Below is just a snapshot of what some disabled people in Trinidad and Tobago have experienced:
Joyce a 21 year old with severe physical impairments was plied with alcohol and raped by a neighbour. The police officers refused to take further action because according to them “she can’t understand what happen to she, she retarded.” The only villager to chastise the perpetrator was Simon the parent of a disabled son.
Four siblings who had been raped were taken into a home for displaced youngsters. The matron found the 13 year old masturbating and relayed that she “beat the nastiness out of him and send him to bed without food as punishment.”
Carol’s family take her to weekly prayers. The Pastor squeezes her breasts and genital area because he believes she has a sex demon.
So who are the abusers? Perpetrators are people we know and trust, they live in and amongst us, are the people we work and socialise with – according to the Out of the Shadows 2011 Report, 97% to 99% of victims know their perpetrators.
The consequences of sexual exploitation range from unwanted pregnancies, to emotional distress leading to misuse of drink or drugs, destructive behaviours and suicide. It carries a degree of shame and guilt where some victims believe that they may have enjoyed the experience thus creating mistrust and in some instances destroys families. As a result, it is clear that more needs to be done to safeguard, protect, educate and support disabled people.
But try as we might, resisting the conversations only increases the vulnerability of our disabled population. Although Trinidad and Tobago is intending to ratify the UNCRDP shortly there needs to be widespread awareness raising in all sectors and robust sex education for the entire population that addresses gender stereotypes, cultural sexualisation leading to a cultural change that develops and promotes positive healthy sexual behaviours.

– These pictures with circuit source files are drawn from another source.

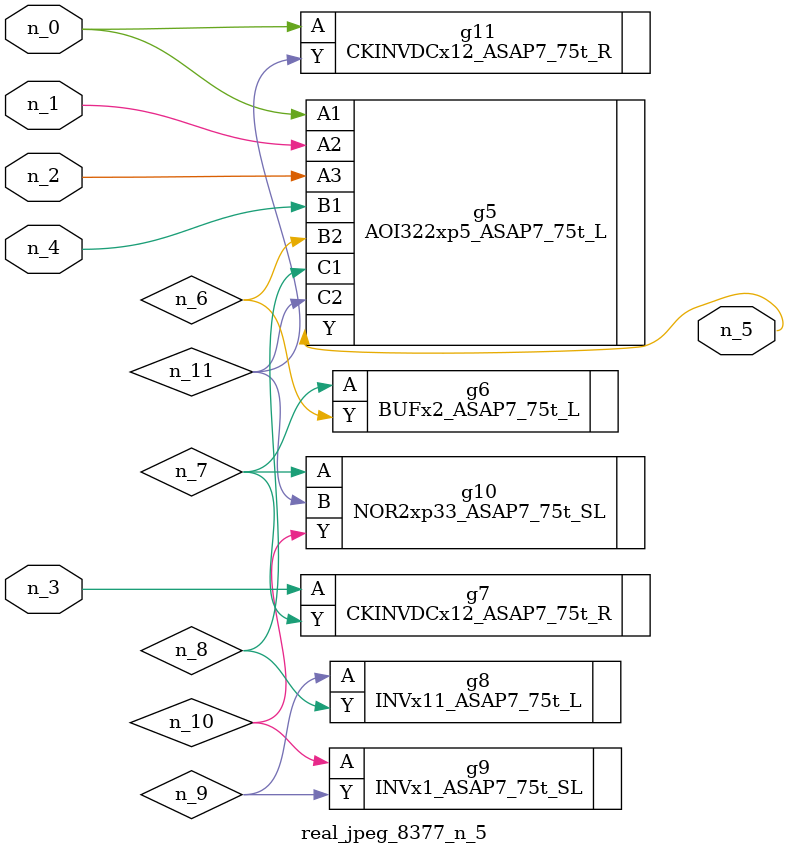
<source format=v>
module real_jpeg_8377_n_5 (n_4, n_0, n_1, n_2, n_3, n_5);

input n_4;
input n_0;
input n_1;
input n_2;
input n_3;

output n_5;

wire n_8;
wire n_11;
wire n_6;
wire n_7;
wire n_10;
wire n_9;

AOI322xp5_ASAP7_75t_L g5 ( 
.A1(n_0),
.A2(n_1),
.A3(n_2),
.B1(n_4),
.B2(n_6),
.C1(n_8),
.C2(n_11),
.Y(n_5)
);

CKINVDCx12_ASAP7_75t_R g11 ( 
.A(n_0),
.Y(n_11)
);

CKINVDCx12_ASAP7_75t_R g7 ( 
.A(n_3),
.Y(n_7)
);

BUFx2_ASAP7_75t_L g6 ( 
.A(n_7),
.Y(n_6)
);

NOR2xp33_ASAP7_75t_SL g10 ( 
.A(n_7),
.B(n_11),
.Y(n_10)
);

INVx11_ASAP7_75t_L g8 ( 
.A(n_9),
.Y(n_8)
);

INVx1_ASAP7_75t_SL g9 ( 
.A(n_10),
.Y(n_9)
);


endmodule
</source>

One perpetrator said he took advantage of the victim’s lack of mobility demonstrating that the sexual exploitation is also about vulnerability and opportunity. These can be done hand in hand with a number of risk reduction measures while simultaneously addressing the social ills that are harbouring the perpetrators.
Disability sexuality should be a specific theme within overall sex education, disability strategies, and crime and violence prevention processes together as part of a multi-partnership approach to the social and structural barriers that prevent disabled people from accessing services. There needs to be investment in accessible services that responds to the needs of disabled people, that includes quality sexual health care in accessible formats – easy to read, simple English, large print, electronic text, braille – and the needs of disabled people ought to be catered for in HIV/AIDS systems. There should also be independent scrutiny of social care institutional settings and robust reporting frameworks that ensure justice will be exercised and hefty sanctions imposed.
On a more individual level here are a few tips:
Be mindful of one’s own sexual behaviours. A group of adult women were seen gyrating on a young teenager while others laughed and joked about it.
Look, listen and take action.
Encourage consent and feelings of discomfort conversations about the body and touch, remembering the mouth is also an orifice for sexual abuse.
Do not compromise freedom and sexual autonomy but encourage safe, healthy consensual relationships and allow opportunities to share experiences.
This is a modified version of a paper presented by Dr Yansie Rolston at a conference hosted by The UWI Network and Outreach for Disability Education and Sensitization (NODES) and the Disability Studies Unit (DSU), UWI, St Augustine on April 23 and 24, 2015. The conference theme was “Towards Social Integration: Rights, Roles, Recognition of Persons with Disabilities.”